While going through old blog posts, I happened upon a draft of a post about Endgrain, a restaurant opened by the man some credited with launching the doughnut craze in Chicago. Endgrain was my obsession for a while, even if inconvenient for carless Chicagoans not on the Brown Line. I was saddened a couple years ago when it shuttered.
Endgrain founder Enoch Simpson was more than serious; he wanted people to give doughnuts the respect they deserve. Simpson talked the talk in a Guide to Doughnut Tasting, which, excepting the two bizarre and confusing opening sentences, offers some doughy insight into Chicago's grease-gone-gourmet obsession. Simpson also walked the walk, making the best overall textured doughnut menu in the city.
At the start, there were a mere four doughnut options for customers to choose from: the Butterscotch Bacon—their one constant—and three rotating selections.

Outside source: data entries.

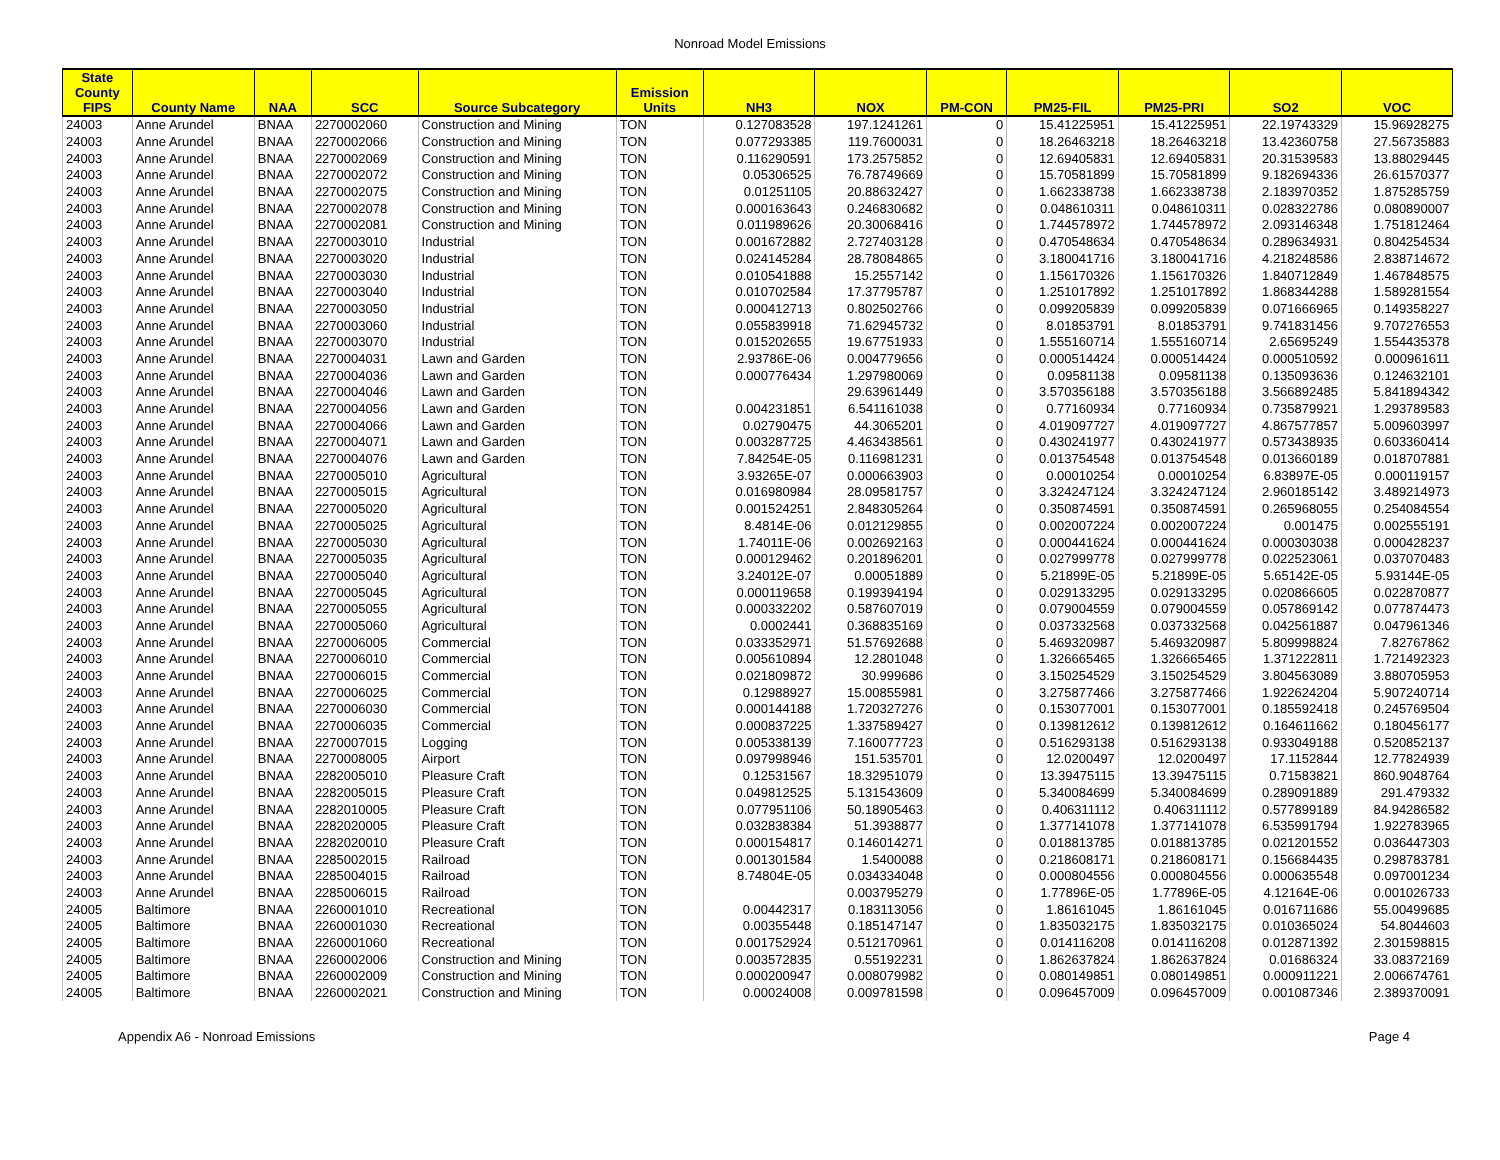Nonroad Model Emissions
| State County FIPS | County Name | NAA | SCC | Source Subcategory | Emission Units | NH3 | NOX | PM-CON | PM25-FIL | PM25-PRI | SO2 | VOC |
| --- | --- | --- | --- | --- | --- | --- | --- | --- | --- | --- | --- | --- |
| 24003 | Anne Arundel | BNAA | 2270002060 | Construction and Mining | TON | 0.127083528 | 197.1241261 | 0 | 15.41225951 | 15.41225951 | 22.19743329 | 15.96928275 |
| 24003 | Anne Arundel | BNAA | 2270002066 | Construction and Mining | TON | 0.077293385 | 119.7600031 | 0 | 18.26463218 | 18.26463218 | 13.42360758 | 27.56735883 |
| 24003 | Anne Arundel | BNAA | 2270002069 | Construction and Mining | TON | 0.116290591 | 173.2575852 | 0 | 12.69405831 | 12.69405831 | 20.31539583 | 13.88029445 |
| 24003 | Anne Arundel | BNAA | 2270002072 | Construction and Mining | TON | 0.05306525 | 76.78749669 | 0 | 15.70581899 | 15.70581899 | 9.182694336 | 26.61570377 |
| 24003 | Anne Arundel | BNAA | 2270002075 | Construction and Mining | TON | 0.01251105 | 20.88632427 | 0 | 1.662338738 | 1.662338738 | 2.183970352 | 1.875285759 |
| 24003 | Anne Arundel | BNAA | 2270002078 | Construction and Mining | TON | 0.000163643 | 0.246830682 | 0 | 0.048610311 | 0.048610311 | 0.028322786 | 0.080890007 |
| 24003 | Anne Arundel | BNAA | 2270002081 | Construction and Mining | TON | 0.011989626 | 20.30068416 | 0 | 1.744578972 | 1.744578972 | 2.093146348 | 1.751812464 |
| 24003 | Anne Arundel | BNAA | 2270003010 | Industrial | TON | 0.001672882 | 2.727403128 | 0 | 0.470548634 | 0.470548634 | 0.289634931 | 0.804254534 |
| 24003 | Anne Arundel | BNAA | 2270003020 | Industrial | TON | 0.024145284 | 28.78084865 | 0 | 3.180041716 | 3.180041716 | 4.218248586 | 2.838714672 |
| 24003 | Anne Arundel | BNAA | 2270003030 | Industrial | TON | 0.010541888 | 15.2557142 | 0 | 1.156170326 | 1.156170326 | 1.840712849 | 1.467848575 |
| 24003 | Anne Arundel | BNAA | 2270003040 | Industrial | TON | 0.010702584 | 17.37795787 | 0 | 1.251017892 | 1.251017892 | 1.868344288 | 1.589281554 |
| 24003 | Anne Arundel | BNAA | 2270003050 | Industrial | TON | 0.000412713 | 0.802502766 | 0 | 0.099205839 | 0.099205839 | 0.071666965 | 0.149358227 |
| 24003 | Anne Arundel | BNAA | 2270003060 | Industrial | TON | 0.055839918 | 71.62945732 | 0 | 8.01853791 | 8.01853791 | 9.741831456 | 9.707276553 |
| 24003 | Anne Arundel | BNAA | 2270003070 | Industrial | TON | 0.015202655 | 19.67751933 | 0 | 1.555160714 | 1.555160714 | 2.65695249 | 1.554435378 |
| 24003 | Anne Arundel | BNAA | 2270004031 | Lawn and Garden | TON | 2.93786E-06 | 0.004779656 | 0 | 0.000514424 | 0.000514424 | 0.000510592 | 0.000961611 |
| 24003 | Anne Arundel | BNAA | 2270004036 | Lawn and Garden | TON | 0.000776434 | 1.297980069 | 0 | 0.09581138 | 0.09581138 | 0.135093636 | 0.124632101 |
| 24003 | Anne Arundel | BNAA | 2270004046 | Lawn and Garden | TON | | 29.63961449 | 0 | 3.570356188 | 3.570356188 | 3.566892485 | 5.841894342 |
| 24003 | Anne Arundel | BNAA | 2270004056 | Lawn and Garden | TON | 0.004231851 | 6.541161038 | 0 | 0.77160934 | 0.77160934 | 0.735879921 | 1.293789583 |
| 24003 | Anne Arundel | BNAA | 2270004066 | Lawn and Garden | TON | 0.02790475 | 44.3065201 | 0 | 4.019097727 | 4.019097727 | 4.867577857 | 5.009603997 |
| 24003 | Anne Arundel | BNAA | 2270004071 | Lawn and Garden | TON | 0.003287725 | 4.463438561 | 0 | 0.430241977 | 0.430241977 | 0.573438935 | 0.603360414 |
| 24003 | Anne Arundel | BNAA | 2270004076 | Lawn and Garden | TON | 7.84254E-05 | 0.116981231 | 0 | 0.013754548 | 0.013754548 | 0.013660189 | 0.018707881 |
| 24003 | Anne Arundel | BNAA | 2270005010 | Agricultural | TON | 3.93265E-07 | 0.000663903 | 0 | 0.00010254 | 0.00010254 | 6.83897E-05 | 0.000119157 |
| 24003 | Anne Arundel | BNAA | 2270005015 | Agricultural | TON | 0.016980984 | 28.09581757 | 0 | 3.324247124 | 3.324247124 | 2.960185142 | 3.489214973 |
| 24003 | Anne Arundel | BNAA | 2270005020 | Agricultural | TON | 0.001524251 | 2.848305264 | 0 | 0.350874591 | 0.350874591 | 0.265968055 | 0.254084554 |
| 24003 | Anne Arundel | BNAA | 2270005025 | Agricultural | TON | 8.4814E-06 | 0.012129855 | 0 | 0.002007224 | 0.002007224 | 0.001475 | 0.002555191 |
| 24003 | Anne Arundel | BNAA | 2270005030 | Agricultural | TON | 1.74011E-06 | 0.002692163 | 0 | 0.000441624 | 0.000441624 | 0.000303038 | 0.000428237 |
| 24003 | Anne Arundel | BNAA | 2270005035 | Agricultural | TON | 0.000129462 | 0.201896201 | 0 | 0.027999778 | 0.027999778 | 0.022523061 | 0.037070483 |
| 24003 | Anne Arundel | BNAA | 2270005040 | Agricultural | TON | 3.24012E-07 | 0.00051889 | 0 | 5.21899E-05 | 5.21899E-05 | 5.65142E-05 | 5.93144E-05 |
| 24003 | Anne Arundel | BNAA | 2270005045 | Agricultural | TON | 0.000119658 | 0.199394194 | 0 | 0.029133295 | 0.029133295 | 0.020866605 | 0.022870877 |
| 24003 | Anne Arundel | BNAA | 2270005055 | Agricultural | TON | 0.000332202 | 0.587607019 | 0 | 0.079004559 | 0.079004559 | 0.057869142 | 0.077874473 |
| 24003 | Anne Arundel | BNAA | 2270005060 | Agricultural | TON | 0.0002441 | 0.368835169 | 0 | 0.037332568 | 0.037332568 | 0.042561887 | 0.047961346 |
| 24003 | Anne Arundel | BNAA | 2270006005 | Commercial | TON | 0.033352971 | 51.57692688 | 0 | 5.469320987 | 5.469320987 | 5.809998824 | 7.82767862 |
| 24003 | Anne Arundel | BNAA | 2270006010 | Commercial | TON | 0.005610894 | 12.2801048 | 0 | 1.326665465 | 1.326665465 | 1.371222811 | 1.721492323 |
| 24003 | Anne Arundel | BNAA | 2270006015 | Commercial | TON | 0.021809872 | 30.999686 | 0 | 3.150254529 | 3.150254529 | 3.804563089 | 3.880705953 |
| 24003 | Anne Arundel | BNAA | 2270006025 | Commercial | TON | 0.12988927 | 15.00855981 | 0 | 3.275877466 | 3.275877466 | 1.922624204 | 5.907240714 |
| 24003 | Anne Arundel | BNAA | 2270006030 | Commercial | TON | 0.000144188 | 1.720327276 | 0 | 0.153077001 | 0.153077001 | 0.185592418 | 0.245769504 |
| 24003 | Anne Arundel | BNAA | 2270006035 | Commercial | TON | 0.000837225 | 1.337589427 | 0 | 0.139812612 | 0.139812612 | 0.164611662 | 0.180456177 |
| 24003 | Anne Arundel | BNAA | 2270007015 | Logging | TON | 0.005338139 | 7.160077723 | 0 | 0.516293138 | 0.516293138 | 0.933049188 | 0.520852137 |
| 24003 | Anne Arundel | BNAA | 2270008005 | Airport | TON | 0.097998946 | 151.535701 | 0 | 12.0200497 | 12.0200497 | 17.1152844 | 12.77824939 |
| 24003 | Anne Arundel | BNAA | 2282005010 | Pleasure Craft | TON | 0.12531567 | 18.32951079 | 0 | 13.39475115 | 13.39475115 | 0.71583821 | 860.9048764 |
| 24003 | Anne Arundel | BNAA | 2282005015 | Pleasure Craft | TON | 0.049812525 | 5.131543609 | 0 | 5.340084699 | 5.340084699 | 0.289091889 | 291.479332 |
| 24003 | Anne Arundel | BNAA | 2282010005 | Pleasure Craft | TON | 0.077951106 | 50.18905463 | 0 | 0.406311112 | 0.406311112 | 0.577899189 | 84.94286582 |
| 24003 | Anne Arundel | BNAA | 2282020005 | Pleasure Craft | TON | 0.032838384 | 51.3938877 | 0 | 1.377141078 | 1.377141078 | 6.535991794 | 1.922783965 |
| 24003 | Anne Arundel | BNAA | 2282020010 | Pleasure Craft | TON | 0.000154817 | 0.146014271 | 0 | 0.018813785 | 0.018813785 | 0.021201552 | 0.036447303 |
| 24003 | Anne Arundel | BNAA | 2285002015 | Railroad | TON | 0.001301584 | 1.5400088 | 0 | 0.218608171 | 0.218608171 | 0.156684435 | 0.298783781 |
| 24003 | Anne Arundel | BNAA | 2285004015 | Railroad | TON | 8.74804E-05 | 0.034334048 | 0 | 0.000804556 | 0.000804556 | 0.000635548 | 0.097001234 |
| 24003 | Anne Arundel | BNAA | 2285006015 | Railroad | TON | | 0.003795279 | 0 | 1.77896E-05 | 1.77896E-05 | 4.12164E-06 | 0.001026733 |
| 24005 | Baltimore | BNAA | 2260001010 | Recreational | TON | 0.00442317 | 0.183113056 | 0 | 1.86161045 | 1.86161045 | 0.016711686 | 55.00499685 |
| 24005 | Baltimore | BNAA | 2260001030 | Recreational | TON | 0.00355448 | 0.185147147 | 0 | 1.835032175 | 1.835032175 | 0.010365024 | 54.8044603 |
| 24005 | Baltimore | BNAA | 2260001060 | Recreational | TON | 0.001752924 | 0.512170961 | 0 | 0.014116208 | 0.014116208 | 0.012871392 | 2.301598815 |
| 24005 | Baltimore | BNAA | 2260002006 | Construction and Mining | TON | 0.003572835 | 0.55192231 | 0 | 1.862637824 | 1.862637824 | 0.01686324 | 33.08372169 |
| 24005 | Baltimore | BNAA | 2260002009 | Construction and Mining | TON | 0.000200947 | 0.008079982 | 0 | 0.080149851 | 0.080149851 | 0.000911221 | 2.006674761 |
| 24005 | Baltimore | BNAA | 2260002021 | Construction and Mining | TON | 0.00024008 | 0.009781598 | 0 | 0.096457009 | 0.096457009 | 0.001087346 | 2.389370091 |
Appendix A6 - Nonroad Emissions Page 4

On most days, there was a jelly doughnut, a chocolate doughnut and a traditional doughnut with a unique glaze, what my waitress called a "vanilla doughnut" and what I'm calling a "rogue doughnut."
Despite the Doughscuit’s accolades, I always felt the crown jewel at Simpson’s Endgrain were the jelly doughnuts, which I wrote about in my review of the best of Chicago doughnuts. Put simply, it was the perfect jelly doughnut. And now, sadly, it is gone. My second favorite doughnut at Endgrain was the Butterscotch Bacon, a rare beacon of light in the bacon-doughnut craze. Their version had a gooey butterscotch coating, topped with crispy bacon. In my visits, I also tried Mochanut, Blackberry Peppercorn, Peaches 'n Cream, Nutella Milkstout, Chocolate Turtle and Salted Caramel.
Endgrain, you are gone, but not forgotten!